In the intervening weeks things could not be worked out for Medicaid in time to get the bed available at Pine Rock Manor, where Rob and I had left a deposit on Mother's Day. A note from David tonight indicates that tomorrow she will move to The Clough Center in New London, NH. This was the place that Rob looked at right after we both looked at the place in Concord that looked to me like a prison cell.

Rob's report (and he sent me pictures) was that The Clough Center was quite nice and with it's affiliation with one of the best hospitals around, that is a plus. The negative for me is that it is a full three hours one way (without traffic) from me. But it is only half an hour from where Rob now lives. Apparently she will be with two other residents to begin with. I don't know any other details at this point. Since I didn't know this was coming and have a full day booked in the office tomorrow, I won't be able to be there for the move. Of course it is also much further from where David lives and I wonder if he will move. I don't know. He is renting now, so it is possible.

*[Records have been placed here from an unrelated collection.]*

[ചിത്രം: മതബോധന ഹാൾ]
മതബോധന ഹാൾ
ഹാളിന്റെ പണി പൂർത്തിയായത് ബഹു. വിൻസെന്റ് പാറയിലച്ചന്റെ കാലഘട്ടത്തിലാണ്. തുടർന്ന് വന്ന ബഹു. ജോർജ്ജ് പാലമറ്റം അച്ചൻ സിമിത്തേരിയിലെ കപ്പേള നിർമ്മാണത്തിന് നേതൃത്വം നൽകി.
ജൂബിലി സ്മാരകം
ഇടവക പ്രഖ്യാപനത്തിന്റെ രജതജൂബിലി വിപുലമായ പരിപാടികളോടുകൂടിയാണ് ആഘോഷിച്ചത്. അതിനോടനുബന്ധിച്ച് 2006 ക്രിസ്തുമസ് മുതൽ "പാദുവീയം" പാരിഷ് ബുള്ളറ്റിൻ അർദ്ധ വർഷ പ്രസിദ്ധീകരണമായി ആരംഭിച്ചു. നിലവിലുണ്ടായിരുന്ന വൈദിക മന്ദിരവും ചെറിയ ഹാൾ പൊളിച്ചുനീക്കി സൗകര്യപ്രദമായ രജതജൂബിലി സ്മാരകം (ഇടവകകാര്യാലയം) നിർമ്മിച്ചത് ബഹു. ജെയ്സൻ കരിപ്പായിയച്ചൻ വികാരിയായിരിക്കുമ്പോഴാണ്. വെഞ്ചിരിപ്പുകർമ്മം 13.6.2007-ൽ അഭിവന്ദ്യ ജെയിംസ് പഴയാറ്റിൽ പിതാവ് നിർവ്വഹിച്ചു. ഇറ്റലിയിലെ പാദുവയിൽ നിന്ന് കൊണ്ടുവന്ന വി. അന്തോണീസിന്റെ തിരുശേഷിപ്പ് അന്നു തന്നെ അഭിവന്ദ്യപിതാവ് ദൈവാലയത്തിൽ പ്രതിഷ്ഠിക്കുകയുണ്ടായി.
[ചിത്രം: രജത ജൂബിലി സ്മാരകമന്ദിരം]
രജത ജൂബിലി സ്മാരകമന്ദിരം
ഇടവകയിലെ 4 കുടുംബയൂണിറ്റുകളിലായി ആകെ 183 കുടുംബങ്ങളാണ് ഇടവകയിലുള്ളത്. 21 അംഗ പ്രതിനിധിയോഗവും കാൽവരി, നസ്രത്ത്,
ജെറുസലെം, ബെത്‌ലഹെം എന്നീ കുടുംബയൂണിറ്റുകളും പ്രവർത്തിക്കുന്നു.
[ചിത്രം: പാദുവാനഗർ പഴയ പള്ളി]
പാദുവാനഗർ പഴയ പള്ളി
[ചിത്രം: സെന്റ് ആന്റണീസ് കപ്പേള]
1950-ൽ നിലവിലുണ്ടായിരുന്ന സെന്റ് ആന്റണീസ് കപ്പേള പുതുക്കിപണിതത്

I have a lot of anxiety. I know the move has to happen and The Clough Center has a good reputation, including from some of our extended family who have some experience with it. When Rob first visited there months ago I liked what I found on the web, including several artists whose websites listed the Clough Center as a place where they performed or displayed their art. Colby-Sawyer College also has a student program there. All good.

But of course she won't understand what is happening or why. At least I think she won't. It's one of the hardest things in this disease. We have no idea what she understands--whether the problems are greater in communication than perception. I wonder if she will notice that there are no more familiar faces from day to day. But then I don't know if the faces she now sees every day are familiar or if they seem new to her each time.

I just want her to feel as happy and contented as she can. When I think about what I hope for her, my eyes well up. I can have no part in helping it be one way or another. Que sera, sera as it were.

So for those of you who might read this soon, please pray for a smooth and happy transition. And pray for the staff at the Clough Center as they provide not only for my mother's care but for all those who find themselves in such circumstances.